Home » Could Adult-Only Horse Shows Ever Become A “Thing”?
Scrolling through my Facebook feed this morning, I saw a post from a horse show organizer who was considering only allowing entries for her shows from riders aged 19 plus. Her post, which has since been removed, also called for larger organizations to potentially do the same thing in light of SafeSport rules.
This got me thinking – why haven’t adult-only horse shows ever become a thing?
I’ve thought about this at length on more than one occasion, long before SafeSport. I even talked it over with a trainer friend of mine and threw the idea out there on my personal Facebook. In my head, I’m envisioning a one-day show that starts at 10 a.m. (because what working adult wants to be somewhere super early on a weekend if they don’t have to), an entry fee that includes a voucher for a free margarita from a margarita truck, and prizes like money off entry fees or Amazon gift cards. Everything from food, to prizes, to schedule would be geared towards working people who like to ride horses and whom happen to be over the age of 18 or 21.

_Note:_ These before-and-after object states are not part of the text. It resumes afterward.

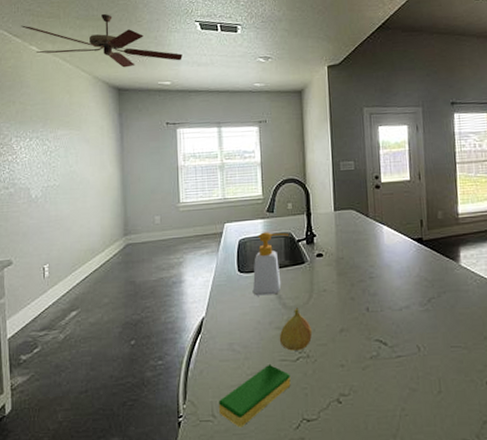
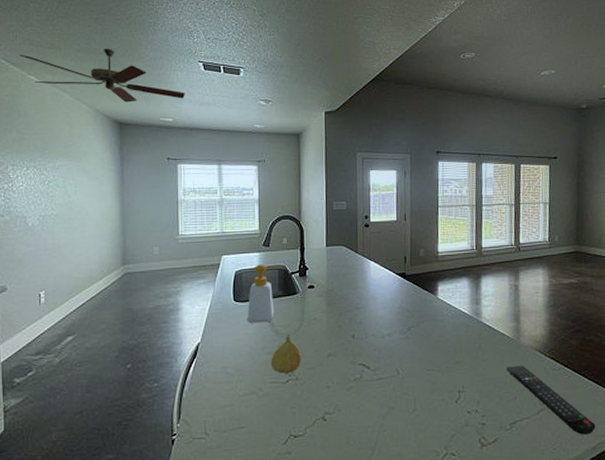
dish sponge: present [218,365,291,428] -> none [211,387,280,444]

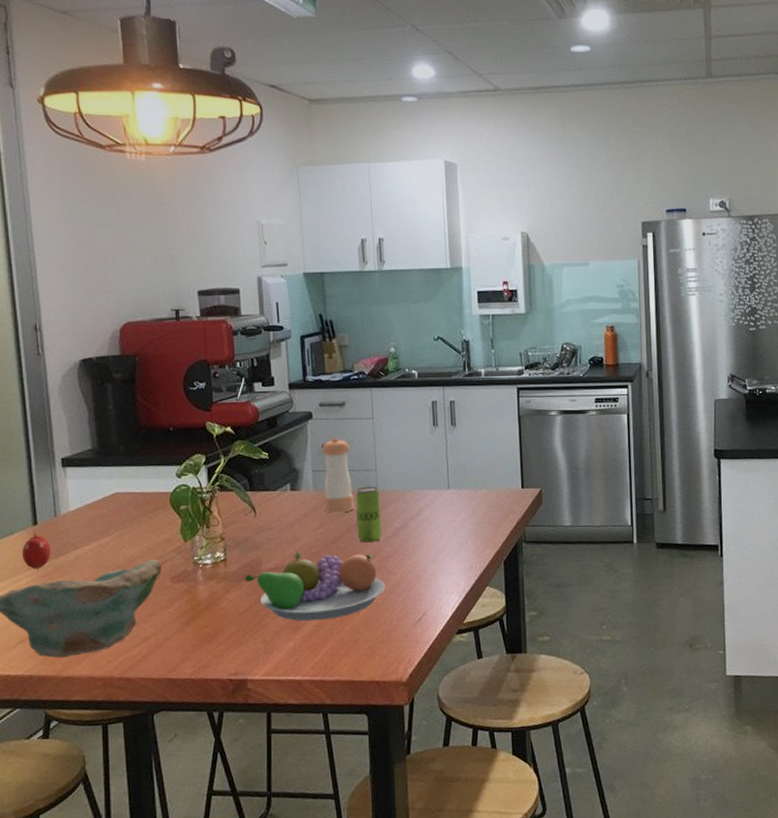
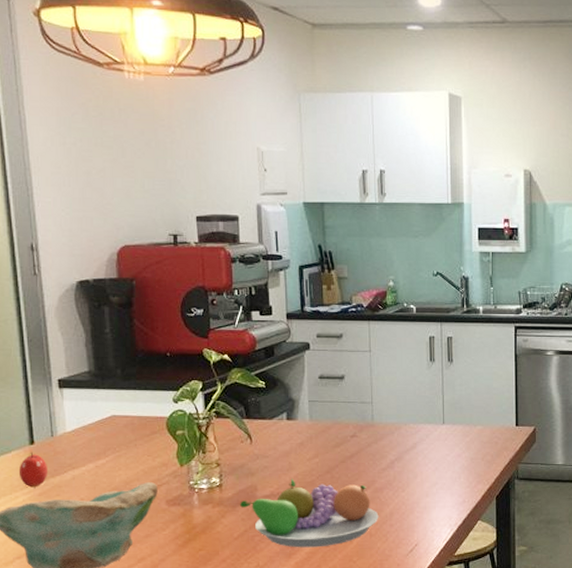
pepper shaker: present [321,437,354,514] -> none [318,369,349,444]
beverage can: present [355,486,382,543] -> none [350,418,376,474]

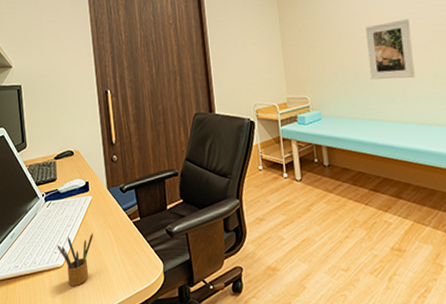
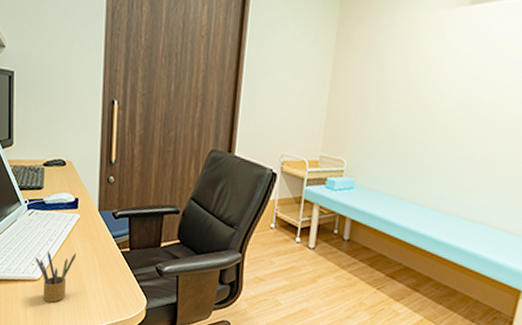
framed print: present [366,19,415,80] -> none [422,92,488,165]

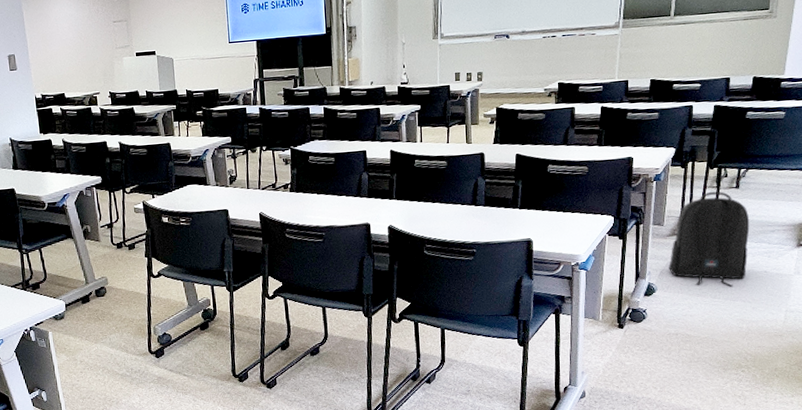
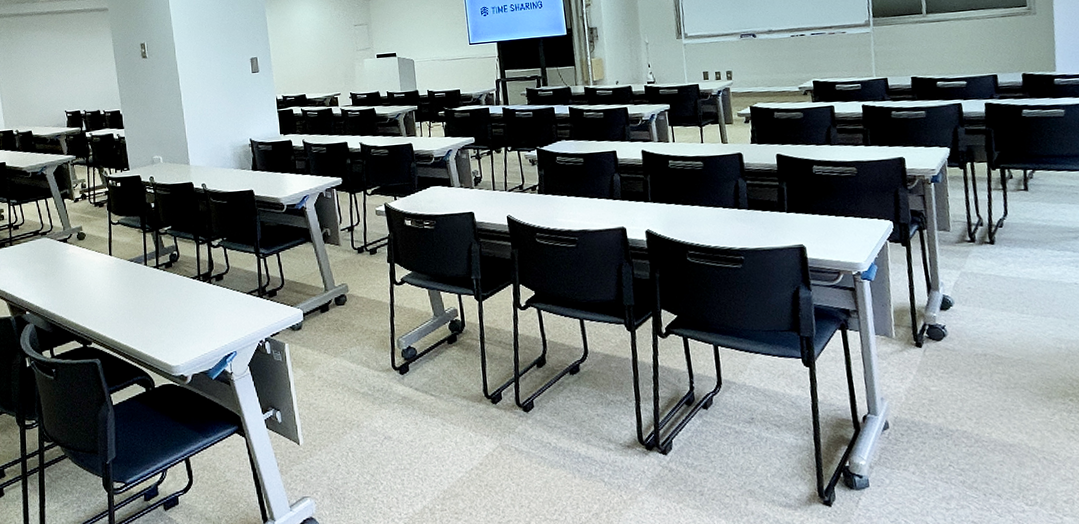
backpack: present [669,191,750,287] -> none [963,193,1055,301]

In my fantasy, the show vibe would be relaxed, however the reality is that junior riders aren’t responsible for all the stresses that comes with horse shows (there’s also show-day lameness, forgetting tack at home, and show-day nerves, to name a few). No juniors would mean riders who are also parents of riding children would be able to show without having to worry about whether their kid was missing their class. Or covered in ketchup stains. Or crashing the golf cart. It would mean they have a show all to themselves, a well-deserved break.
More positives to an adult-only show: a more relaxed atmosphere, alleviation of some SafeSport constraints for organizers and participants, potential for *slightly* less chaos and a margarita truck. I’m in.
The very obvious downside to having an adult-only show would be that trainers whose primary focus is on young riders wouldn’t attend. There is also the issue of childcare – parents who have to bring their kids with them to shows – and who may not wish to attend if their aren’t classes for their children. No kids also doesn’t mean no drama. Adults can be just as bad, if not more badly behaved than children.
I’m not a horse show organizer by trade, so I’m not sure if adult-only shows are 100% feasible by design or if there’s even enough people interested in the idea to make one profitable. But I’m definitely adding it to the list of things I’d like to try to do, should one pop up in my area.